# TASK DIRECTIONS
According to the following excerpt on Permian gas dynamics, how has the rig count changed since the beginning of the year?

# DOCUMENT PASSAGE
Dennis Degner: Yes, Neil, I'll jump in here. I think when you start to think about the Permian gas dynamics, I don't think this is a place that we haven't seen, I'll just say the character of this play out over the past now several years. But when I think about what's going on, really rig count hasn't changed appreciably since the beginning of the year if you were to just kind of look at those dynamics. So stepping in with additional rig activity to create, I'll just say, a significant amount of growth really hasn't really shown up yet. Clearly, there's been an increase in completion crews.

I think roughly -- that number is up across the board, probably around [ 12 to 15 ] in magnitude but that's also kind of similar in character to what you see when you look at the falloff at the end of a prior year and then to kind of start off at the beginning of this year. But it's still below pre year-over-year type levels from a standpoint of activity. And then, of course, I think what that means is you're seeing a bit of a DUC draw. DUC inventory is down across the lower [ 48 ] by about 20%.

# EXTRACTED INFORMATION

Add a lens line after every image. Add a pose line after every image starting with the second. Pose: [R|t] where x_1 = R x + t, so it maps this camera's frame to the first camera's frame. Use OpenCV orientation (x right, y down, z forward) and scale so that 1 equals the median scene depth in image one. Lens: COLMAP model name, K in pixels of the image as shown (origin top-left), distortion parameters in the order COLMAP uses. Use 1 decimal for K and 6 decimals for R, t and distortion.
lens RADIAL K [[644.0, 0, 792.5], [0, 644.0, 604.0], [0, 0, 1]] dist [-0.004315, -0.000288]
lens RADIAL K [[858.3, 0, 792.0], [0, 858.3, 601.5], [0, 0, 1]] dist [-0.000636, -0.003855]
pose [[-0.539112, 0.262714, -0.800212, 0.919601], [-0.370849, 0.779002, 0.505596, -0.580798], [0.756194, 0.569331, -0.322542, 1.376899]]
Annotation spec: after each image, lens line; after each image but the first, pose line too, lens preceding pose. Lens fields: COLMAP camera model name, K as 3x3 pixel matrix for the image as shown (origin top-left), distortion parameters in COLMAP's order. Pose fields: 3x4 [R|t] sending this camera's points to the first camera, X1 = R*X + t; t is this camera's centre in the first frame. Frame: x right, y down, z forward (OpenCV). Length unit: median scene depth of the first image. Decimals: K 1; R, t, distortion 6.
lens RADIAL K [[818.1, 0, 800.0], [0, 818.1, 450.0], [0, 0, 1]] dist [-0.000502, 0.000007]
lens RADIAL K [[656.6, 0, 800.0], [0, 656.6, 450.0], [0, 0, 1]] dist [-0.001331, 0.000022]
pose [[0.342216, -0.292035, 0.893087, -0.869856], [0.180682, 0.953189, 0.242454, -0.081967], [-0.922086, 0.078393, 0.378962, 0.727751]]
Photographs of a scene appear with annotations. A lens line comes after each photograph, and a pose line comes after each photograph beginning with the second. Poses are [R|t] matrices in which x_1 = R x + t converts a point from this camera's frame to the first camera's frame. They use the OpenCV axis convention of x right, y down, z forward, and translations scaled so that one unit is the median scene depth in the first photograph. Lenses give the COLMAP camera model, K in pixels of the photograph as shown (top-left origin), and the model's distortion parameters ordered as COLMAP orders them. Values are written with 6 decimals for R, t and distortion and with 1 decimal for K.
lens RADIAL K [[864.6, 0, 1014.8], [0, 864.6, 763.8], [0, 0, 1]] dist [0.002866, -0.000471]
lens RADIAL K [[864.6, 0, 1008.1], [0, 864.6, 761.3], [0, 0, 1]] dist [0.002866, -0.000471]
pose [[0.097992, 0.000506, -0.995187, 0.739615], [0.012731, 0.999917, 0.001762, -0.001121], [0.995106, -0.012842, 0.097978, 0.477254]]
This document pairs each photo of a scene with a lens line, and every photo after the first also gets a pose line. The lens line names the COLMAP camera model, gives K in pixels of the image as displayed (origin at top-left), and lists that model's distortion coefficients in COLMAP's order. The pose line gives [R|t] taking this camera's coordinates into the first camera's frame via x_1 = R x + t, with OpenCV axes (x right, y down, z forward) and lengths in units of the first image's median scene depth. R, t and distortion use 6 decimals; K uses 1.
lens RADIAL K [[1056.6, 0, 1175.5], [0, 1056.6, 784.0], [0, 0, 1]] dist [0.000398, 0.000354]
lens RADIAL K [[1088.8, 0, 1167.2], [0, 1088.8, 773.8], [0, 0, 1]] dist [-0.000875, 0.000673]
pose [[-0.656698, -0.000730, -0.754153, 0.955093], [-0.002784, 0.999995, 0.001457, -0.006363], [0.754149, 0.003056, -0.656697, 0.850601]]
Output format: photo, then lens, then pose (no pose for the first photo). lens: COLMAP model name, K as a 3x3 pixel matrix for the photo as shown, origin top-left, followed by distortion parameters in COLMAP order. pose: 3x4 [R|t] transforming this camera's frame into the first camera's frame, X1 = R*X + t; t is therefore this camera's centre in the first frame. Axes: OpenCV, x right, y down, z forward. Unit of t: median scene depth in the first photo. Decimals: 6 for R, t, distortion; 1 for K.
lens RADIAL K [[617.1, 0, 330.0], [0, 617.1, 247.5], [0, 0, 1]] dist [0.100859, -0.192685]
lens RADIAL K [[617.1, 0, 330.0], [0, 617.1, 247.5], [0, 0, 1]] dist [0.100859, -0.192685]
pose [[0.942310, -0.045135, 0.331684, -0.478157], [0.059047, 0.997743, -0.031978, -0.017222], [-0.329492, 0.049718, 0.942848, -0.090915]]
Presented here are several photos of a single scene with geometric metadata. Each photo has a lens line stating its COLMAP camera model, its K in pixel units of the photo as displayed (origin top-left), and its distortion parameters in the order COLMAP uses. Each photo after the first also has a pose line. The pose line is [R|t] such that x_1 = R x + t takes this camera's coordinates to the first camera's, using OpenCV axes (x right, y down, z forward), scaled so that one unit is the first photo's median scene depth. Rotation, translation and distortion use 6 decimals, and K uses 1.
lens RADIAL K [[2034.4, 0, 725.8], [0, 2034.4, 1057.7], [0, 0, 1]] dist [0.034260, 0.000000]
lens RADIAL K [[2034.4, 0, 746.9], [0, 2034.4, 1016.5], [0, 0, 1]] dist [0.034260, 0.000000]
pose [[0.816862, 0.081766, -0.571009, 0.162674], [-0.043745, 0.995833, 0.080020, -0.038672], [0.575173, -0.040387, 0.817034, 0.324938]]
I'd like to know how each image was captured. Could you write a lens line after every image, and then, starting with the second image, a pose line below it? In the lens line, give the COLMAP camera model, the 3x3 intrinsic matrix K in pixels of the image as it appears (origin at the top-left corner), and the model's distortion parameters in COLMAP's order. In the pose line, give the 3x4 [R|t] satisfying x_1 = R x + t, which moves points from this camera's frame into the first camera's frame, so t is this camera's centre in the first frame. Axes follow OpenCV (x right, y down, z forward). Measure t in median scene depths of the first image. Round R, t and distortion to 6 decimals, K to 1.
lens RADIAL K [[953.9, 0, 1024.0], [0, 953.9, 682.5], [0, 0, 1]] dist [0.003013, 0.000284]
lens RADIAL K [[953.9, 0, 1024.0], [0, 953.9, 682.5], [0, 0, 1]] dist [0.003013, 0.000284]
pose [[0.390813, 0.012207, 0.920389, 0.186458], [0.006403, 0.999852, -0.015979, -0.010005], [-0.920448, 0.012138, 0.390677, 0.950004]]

# SOLUTION TO THIS EXERCISE
The rig count has not changed appreciably since the beginning of the year.